Eggs Gone Bad

Monday morning I took a three and a half hour bus ride from Auckland to Rotorua. The countryside as we approached Rotorua was filled with green hills of a shape I haven’t seen elsewhere. I can only figure they are a product of the area’s geothermal/volcanic activity. They are smallish in terms of the circumference of the base, but very steep with a very rounded top. Many looked like they should have to entrance to a hobbit house peering out, not surprising since the Hobbiton set wasn’t that far away from part of the bus’s itinerary.

The host of my B&B picked me up and suggested some activities for the afternoon. I took a great hour walk to get back to downtown, starting out through anyone forest and then passing through several (smelly) areas of geothermal activity called Sulfur Bay. It’s called that for a reason – parts of Rotorua where you can see steam escaping from the earth smell like rotten eggs due to the sulfur content in the escaping vapor. I was really excited to walk through these area but also terrified, as it wasn’t always easy to distinguish the gravel of the path with the gravel of the unstable dangerous ground. Not surprisingly however, I made it through in one piece and without accidentally putting my foot through unstable ground into an acidic and scalding basin of water.

I then took a little bus tour to orient must to the city. I wrapped up the evening pretty early – it’s been a lot of early mornings.

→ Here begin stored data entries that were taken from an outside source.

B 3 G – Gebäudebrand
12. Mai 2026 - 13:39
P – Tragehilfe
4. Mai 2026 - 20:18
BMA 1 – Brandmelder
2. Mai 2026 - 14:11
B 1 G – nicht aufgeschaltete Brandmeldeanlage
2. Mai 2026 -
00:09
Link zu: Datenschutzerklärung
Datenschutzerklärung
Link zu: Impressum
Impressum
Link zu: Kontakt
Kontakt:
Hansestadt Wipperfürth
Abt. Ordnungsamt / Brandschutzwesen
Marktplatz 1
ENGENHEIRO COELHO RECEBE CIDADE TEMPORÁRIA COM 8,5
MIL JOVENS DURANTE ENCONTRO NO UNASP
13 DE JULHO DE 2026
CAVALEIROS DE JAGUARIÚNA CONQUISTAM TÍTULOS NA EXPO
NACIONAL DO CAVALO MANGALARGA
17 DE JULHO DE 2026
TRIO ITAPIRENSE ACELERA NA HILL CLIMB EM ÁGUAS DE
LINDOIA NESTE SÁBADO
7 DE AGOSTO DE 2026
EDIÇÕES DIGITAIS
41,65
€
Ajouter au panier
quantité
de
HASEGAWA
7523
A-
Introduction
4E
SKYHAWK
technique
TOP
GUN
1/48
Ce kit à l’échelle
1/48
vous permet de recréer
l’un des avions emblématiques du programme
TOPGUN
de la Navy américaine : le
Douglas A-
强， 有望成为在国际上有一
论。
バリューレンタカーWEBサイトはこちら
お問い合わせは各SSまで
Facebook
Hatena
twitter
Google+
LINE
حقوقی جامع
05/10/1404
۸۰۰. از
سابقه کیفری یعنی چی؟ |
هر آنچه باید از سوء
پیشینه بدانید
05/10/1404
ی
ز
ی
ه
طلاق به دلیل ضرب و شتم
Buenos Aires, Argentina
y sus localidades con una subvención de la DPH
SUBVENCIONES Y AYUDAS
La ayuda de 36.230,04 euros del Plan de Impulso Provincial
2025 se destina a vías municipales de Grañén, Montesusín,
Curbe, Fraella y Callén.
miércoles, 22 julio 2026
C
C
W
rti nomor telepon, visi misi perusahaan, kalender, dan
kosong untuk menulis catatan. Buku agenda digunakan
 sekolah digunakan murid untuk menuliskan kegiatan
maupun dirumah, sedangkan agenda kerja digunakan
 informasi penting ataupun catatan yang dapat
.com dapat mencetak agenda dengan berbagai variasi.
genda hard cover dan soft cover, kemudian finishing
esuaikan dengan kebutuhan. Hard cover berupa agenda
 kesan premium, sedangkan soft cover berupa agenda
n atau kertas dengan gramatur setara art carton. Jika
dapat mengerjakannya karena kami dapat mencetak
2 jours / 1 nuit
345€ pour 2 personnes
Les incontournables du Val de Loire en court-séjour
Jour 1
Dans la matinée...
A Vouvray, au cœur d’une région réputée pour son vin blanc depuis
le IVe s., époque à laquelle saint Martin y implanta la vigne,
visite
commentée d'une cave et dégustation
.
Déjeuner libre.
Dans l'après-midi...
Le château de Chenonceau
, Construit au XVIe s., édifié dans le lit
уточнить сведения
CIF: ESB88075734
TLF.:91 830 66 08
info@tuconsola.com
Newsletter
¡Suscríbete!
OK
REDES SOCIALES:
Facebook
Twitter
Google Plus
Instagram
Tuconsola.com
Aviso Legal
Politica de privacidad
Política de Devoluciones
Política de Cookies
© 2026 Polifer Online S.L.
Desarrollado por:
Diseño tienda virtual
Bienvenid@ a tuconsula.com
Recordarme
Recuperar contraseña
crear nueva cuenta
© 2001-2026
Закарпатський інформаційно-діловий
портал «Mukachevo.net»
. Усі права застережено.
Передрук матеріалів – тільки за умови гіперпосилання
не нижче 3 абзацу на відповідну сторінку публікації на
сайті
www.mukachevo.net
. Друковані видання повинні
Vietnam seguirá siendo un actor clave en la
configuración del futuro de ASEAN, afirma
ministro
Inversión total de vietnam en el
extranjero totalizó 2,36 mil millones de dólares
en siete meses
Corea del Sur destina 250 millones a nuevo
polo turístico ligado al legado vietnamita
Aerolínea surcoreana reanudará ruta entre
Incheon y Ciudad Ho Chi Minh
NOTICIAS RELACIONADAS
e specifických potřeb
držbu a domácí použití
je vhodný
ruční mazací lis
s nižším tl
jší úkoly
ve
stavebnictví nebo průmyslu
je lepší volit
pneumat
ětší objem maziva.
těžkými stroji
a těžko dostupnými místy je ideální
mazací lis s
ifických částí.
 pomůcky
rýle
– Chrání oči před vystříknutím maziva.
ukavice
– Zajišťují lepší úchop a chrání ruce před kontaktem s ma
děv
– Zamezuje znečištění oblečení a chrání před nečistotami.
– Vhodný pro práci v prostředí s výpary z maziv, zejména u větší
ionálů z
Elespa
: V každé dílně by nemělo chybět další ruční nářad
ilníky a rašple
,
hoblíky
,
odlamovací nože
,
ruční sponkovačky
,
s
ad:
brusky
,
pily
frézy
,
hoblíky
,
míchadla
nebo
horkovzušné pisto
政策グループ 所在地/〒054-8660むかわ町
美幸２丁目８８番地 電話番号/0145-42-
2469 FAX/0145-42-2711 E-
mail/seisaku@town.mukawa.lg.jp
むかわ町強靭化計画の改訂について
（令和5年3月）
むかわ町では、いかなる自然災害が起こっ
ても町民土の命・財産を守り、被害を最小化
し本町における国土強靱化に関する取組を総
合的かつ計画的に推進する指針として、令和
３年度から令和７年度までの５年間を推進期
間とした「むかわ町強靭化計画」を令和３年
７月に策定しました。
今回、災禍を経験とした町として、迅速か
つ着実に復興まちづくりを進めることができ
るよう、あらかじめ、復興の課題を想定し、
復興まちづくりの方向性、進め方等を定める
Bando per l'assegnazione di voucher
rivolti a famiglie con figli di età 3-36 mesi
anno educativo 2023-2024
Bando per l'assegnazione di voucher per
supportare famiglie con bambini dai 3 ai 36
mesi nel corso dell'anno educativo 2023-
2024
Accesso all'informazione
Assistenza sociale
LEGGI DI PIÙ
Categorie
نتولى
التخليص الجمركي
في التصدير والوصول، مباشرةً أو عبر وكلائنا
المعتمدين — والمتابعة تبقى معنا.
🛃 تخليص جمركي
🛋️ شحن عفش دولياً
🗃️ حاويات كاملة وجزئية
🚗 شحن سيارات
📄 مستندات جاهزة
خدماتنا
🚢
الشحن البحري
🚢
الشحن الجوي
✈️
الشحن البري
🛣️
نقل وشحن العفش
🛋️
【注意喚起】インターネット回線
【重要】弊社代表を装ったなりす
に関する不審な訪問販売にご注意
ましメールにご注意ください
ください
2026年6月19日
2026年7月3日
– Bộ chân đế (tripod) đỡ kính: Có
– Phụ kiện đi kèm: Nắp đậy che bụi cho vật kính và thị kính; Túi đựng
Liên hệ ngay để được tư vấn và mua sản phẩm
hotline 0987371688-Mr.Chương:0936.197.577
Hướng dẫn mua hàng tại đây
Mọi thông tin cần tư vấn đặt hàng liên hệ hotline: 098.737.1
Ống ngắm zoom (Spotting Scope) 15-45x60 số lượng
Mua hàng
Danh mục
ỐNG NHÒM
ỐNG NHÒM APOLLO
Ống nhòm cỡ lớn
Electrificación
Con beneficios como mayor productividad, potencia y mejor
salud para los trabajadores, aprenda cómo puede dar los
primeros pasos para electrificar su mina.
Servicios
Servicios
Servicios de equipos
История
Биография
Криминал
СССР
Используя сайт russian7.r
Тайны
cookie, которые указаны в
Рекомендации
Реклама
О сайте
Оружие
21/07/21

Kia Ora! Hello from Auckland!

Despite my best intentions to get out early to see all I could see in my one day in Auckland, I had quite a leisurely morning at the B&B I was staying at. This B&B was a self-indulgent splurge, and was well worth it after the physical challenges of the prior few days.

To start, I walked over to the museum. (Technically called the Auckland War Memorial Museum, the war-related exhibits only take up the top floor.)


I started out walking through some of the first floor galleries, but the real gem in my opinion is the Maori Court area, full of various Maori artifacts.


This carving is from the prow of a Waka, or war boat.


The protruding tongue visible in many of the carvings is reminiscent of the bulging eyes and stuck out tongue displayed by men during the haka (or war dance). It denotes ferocity and aggression in a haka, or more simply passion, if I understood correctly, in other contexts. If you want to see a haka, the New Zealand rugby team the All Blacks performs one prior to each match.

I learned this because I attended the half hour cultural performance at the museum, which was well worth the additional fee. They demonstrated a number of songs and dances, including the haka and the poi dance. Poi are balls attached to a cord, which dancers use to make rhythms and as an extension of their bodies while dancing.

It hadn’t quite clicked until the cultural performance that Maori are related to other Pacific Islanders, including Hawaiians. The songs and dances sparked that realization, however.

I did check out the second floor of the museum quite briefly. There are natural history exhibits on that floor but I was ready to go out and explore the downtown or CBD.

I walked through a park called the Domain on my way down the hill from the museum to the CBD. There were some amazing huge old trees on the way.


Once downtown, I checked where my bus would leave the following morning, then headed up to the i-site (tourist information center) in the basement of the Skytower. The crazies were out, making the latter part of the walk rather unpleasant.

I didn’t love the CBD, but Auckland is a city of suburbs that I think contain more charm and character. The host at my B&B had suggested that I go out to one of the islands in the Auckland harbor, and since I didn’t have much time, he suggested Devonport. It’s got historical seaside homes and two volcanoes, one of which I climbed (North Head). North Head used to have a military post on it, so there are some lookouts and such you can explore from the top. There’s also a splendid view of the CBD.


The paths up are through lush green grass that is delightfully springy, like a manicured lawn. The benefit of growing on an old volcano, I expect, plus obvious city maintenance.

It started raining so I took the ferry back to the CBD and a bus back to Parnell, where I was staying. It seemed fitting to conclude my first full day in New Zealand with some New Zealand lamb and wine (pinot noir), so I did!